- Born: October 28, 1792 North Yarmouth, Massachusetts, U.S.
- Died: December 15, 1872 (aged 80) Yarmouth, Maine, U.S.
- Resting place: Ledge Cemetery, Yarmouth, Maine, U.S.
- Occupation: Sea captain
- Spouse: Louisa Prince (1822–1872; his death)

= Theophilus Drinkwater =

American sea captain (1792–1872)

Theophilus Drinkwater (October 28, 1792 – December 15, 1872) was an American sea captain in the first half of the 19th century.

==Life and career==
Drinkwater was born in 1792, in North Yarmouth, Massachusetts (now in Maine), to Allen and Hannah Drinkwater.

Drinkwater's house stood at the southern end of today's Drinkwater Point Road, for whom the street is named. The house was built in 1791 by his grandfather, Nicholas.

Theophilus married Louisa Prince in 1822. They had three children — Cornelia Amanda, Hannah Gray and Ferdinand.
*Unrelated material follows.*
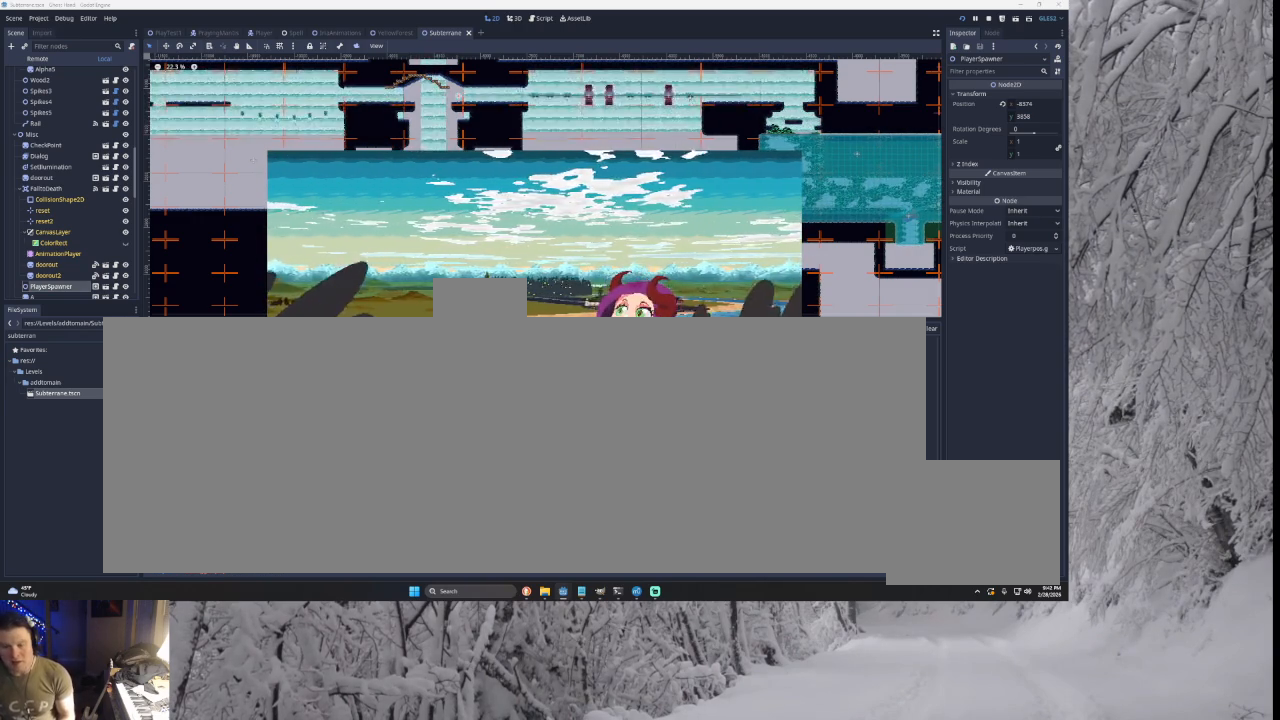
{"buttons": [], "left_stick": "center", "right_stick": "center", "events": [[33, "left_stick", "up"], [133, "left_stick", "center"], [333, "left_stick", "down"], [500, "left_stick", "center"]]}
Two months before Maine's admittance to the Union, Drinkwater became a founding member of the Chapel Religious Society in North Yarmouth.

In 1835, Drinkwater and his father purchased the homestead farm of Jonathan Moulton in North Yarmouth.

In 1853, he was listed as a stockholder in the Atlantic and St. Lawrence Railroad.

==Death==
Drinkwater died in 1872, aged 80. He is interred in Yarmouth's Ledge Cemetery alongside his wife, who survived him by six years, and Cornelia.